The team has identified numerous applications including utilization in wastewater, food waste and marine applications where X-32 and its further enhanced versions will be added to current microbe-based degradation programs. And, within the next few years, the team hopes to utilize their technology to ensure that newly created plastics have a faster degradation period and smaller overall impact on the environment.

“The first in-field pilots will target the food waste and composting industry,” shared Kent Wakeford, Executive Chairman and Co-Founder of Breaking. “Food waste into landfills is costing $16B in taxpayer dollars per year. But that food can’t be composted because of plastic contamination. If we can remove the plastics, we can save the government a lot of money, reduce greenhouse gas emissions, and help improve overall quality of life.”

Additionally, as X-32 degrades plastics, it generates biomass containing different biomolecules that may also hold immense value in various industries. These molecules unveil potential for utilization in the production of biofuels, biodegradable plastics, and high-value chemicals. The team will continue to investigate the use cases as they more deeply explore X-32’s enzyme secretion and biomass byproduct.

“We have entered an era in which our environments and bodies are at risk to micro and nano particles of polymers (plastics) that we once trusted. We have also entered an age of exponential technologies in which we can see and seek the nuances and continua of polymers. Harmful-to-helpful is not nearly natural vs synthetic; it depends on size, shape, and location of the polymer particles. For example, polyethylene has the same set of bonds as beeswax, just longer. We are ‘Breaking’ these and reusing the parts in beneficial reconfigurations,” said co-founder and Professor of Genetics at Harvard Medical School and Professor of Health Sciences and Technology at Harvard and the Massachusetts Institute of Technology (MIT), and Core Faculty at Wyss Institute, Dr. George Church.

With 40 million tons of food waste in the U.S., Breaking sees the opportunity to reduce roughly 48 million tons of CO2 in the U.S. as both profitable and mission-work.

“Our breakthrough natural approach to breaking down plastics is more environmentally friendly than most existing solutions,” notes Vaskar Gnyawali, co-founder and CSO of Breaking.
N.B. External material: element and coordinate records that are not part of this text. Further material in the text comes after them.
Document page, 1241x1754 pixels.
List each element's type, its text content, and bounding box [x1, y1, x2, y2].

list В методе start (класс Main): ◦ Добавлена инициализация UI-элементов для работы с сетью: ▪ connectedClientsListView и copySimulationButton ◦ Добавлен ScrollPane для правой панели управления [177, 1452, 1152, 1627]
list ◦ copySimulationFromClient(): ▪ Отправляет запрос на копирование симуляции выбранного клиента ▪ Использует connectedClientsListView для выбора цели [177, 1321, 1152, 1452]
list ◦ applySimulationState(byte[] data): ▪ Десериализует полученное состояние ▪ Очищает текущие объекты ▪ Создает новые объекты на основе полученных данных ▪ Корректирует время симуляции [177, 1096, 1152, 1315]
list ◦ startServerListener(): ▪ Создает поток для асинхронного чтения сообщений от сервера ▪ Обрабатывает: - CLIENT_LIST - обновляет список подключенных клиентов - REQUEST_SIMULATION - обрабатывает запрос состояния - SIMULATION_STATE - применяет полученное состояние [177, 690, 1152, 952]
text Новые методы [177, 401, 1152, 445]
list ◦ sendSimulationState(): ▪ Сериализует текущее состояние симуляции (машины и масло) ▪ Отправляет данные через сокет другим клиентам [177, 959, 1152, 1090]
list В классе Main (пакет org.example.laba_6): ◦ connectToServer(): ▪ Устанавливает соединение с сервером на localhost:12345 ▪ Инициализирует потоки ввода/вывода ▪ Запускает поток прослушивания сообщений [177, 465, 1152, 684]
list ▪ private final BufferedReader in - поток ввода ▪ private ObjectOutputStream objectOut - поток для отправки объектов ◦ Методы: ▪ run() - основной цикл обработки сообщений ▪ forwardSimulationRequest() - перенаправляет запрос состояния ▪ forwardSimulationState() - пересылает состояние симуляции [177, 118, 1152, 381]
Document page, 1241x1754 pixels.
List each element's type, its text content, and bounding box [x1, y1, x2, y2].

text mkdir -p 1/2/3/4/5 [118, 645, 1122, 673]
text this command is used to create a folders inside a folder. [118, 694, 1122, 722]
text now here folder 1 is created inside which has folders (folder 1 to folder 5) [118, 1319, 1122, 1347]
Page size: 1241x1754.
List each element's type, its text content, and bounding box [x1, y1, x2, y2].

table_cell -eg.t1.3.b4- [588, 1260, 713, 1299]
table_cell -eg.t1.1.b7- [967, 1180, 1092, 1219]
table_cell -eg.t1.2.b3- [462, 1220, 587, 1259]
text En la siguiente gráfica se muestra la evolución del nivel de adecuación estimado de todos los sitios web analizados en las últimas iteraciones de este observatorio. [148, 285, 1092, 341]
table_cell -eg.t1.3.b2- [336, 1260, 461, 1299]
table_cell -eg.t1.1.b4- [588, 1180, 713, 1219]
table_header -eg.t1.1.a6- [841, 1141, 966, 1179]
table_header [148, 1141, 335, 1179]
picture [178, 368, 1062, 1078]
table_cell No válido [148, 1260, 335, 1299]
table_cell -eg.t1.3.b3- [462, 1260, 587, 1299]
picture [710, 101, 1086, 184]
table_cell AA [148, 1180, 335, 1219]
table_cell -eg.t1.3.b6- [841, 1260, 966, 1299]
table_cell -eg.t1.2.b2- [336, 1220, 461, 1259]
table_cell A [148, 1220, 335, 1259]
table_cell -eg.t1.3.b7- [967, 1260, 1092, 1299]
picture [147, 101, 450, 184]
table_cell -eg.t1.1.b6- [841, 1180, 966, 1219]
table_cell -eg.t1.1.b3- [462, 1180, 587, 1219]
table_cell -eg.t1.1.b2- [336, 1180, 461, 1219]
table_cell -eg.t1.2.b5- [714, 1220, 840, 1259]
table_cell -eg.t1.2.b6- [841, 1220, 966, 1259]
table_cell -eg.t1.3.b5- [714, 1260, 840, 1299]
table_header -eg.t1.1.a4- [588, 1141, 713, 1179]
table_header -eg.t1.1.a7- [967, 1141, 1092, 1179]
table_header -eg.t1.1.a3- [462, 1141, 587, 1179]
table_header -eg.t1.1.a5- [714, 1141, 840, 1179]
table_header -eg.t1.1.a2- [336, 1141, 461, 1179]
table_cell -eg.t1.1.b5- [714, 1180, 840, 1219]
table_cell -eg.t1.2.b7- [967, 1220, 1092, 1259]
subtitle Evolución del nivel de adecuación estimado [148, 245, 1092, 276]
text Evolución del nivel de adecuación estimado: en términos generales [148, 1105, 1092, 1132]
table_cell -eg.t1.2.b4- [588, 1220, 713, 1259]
“We could not be more thrilled to launch Breaking from stealth from Colossal. The technologies co-developed by the Wyss Institute provide limitless applications to address our planet’s pervasive plastic contamination challenges,” said Breaking co-founder and Colossal CEO Ben Lamm. “Part of our core mission of ecosystem restoration at Colossal can only be achieved with the removal of plastic that plague our ecosystems and negatively impact biodiversity.”

Breaking has raised $10.5 million in a seed round prior to this announcement. The company was co-founded by the Founding Director of the Wyss Institute for Biologically Inspired Engineering at Harvard University Donald Ingber, world-renowned biotech entrepreneur and Harvard geneticist George Church, CEO Sukanya Punthambaker, CSO Vaskar Gnyawali, Alba Tull, Kent Wakeford, and Ben Lamm.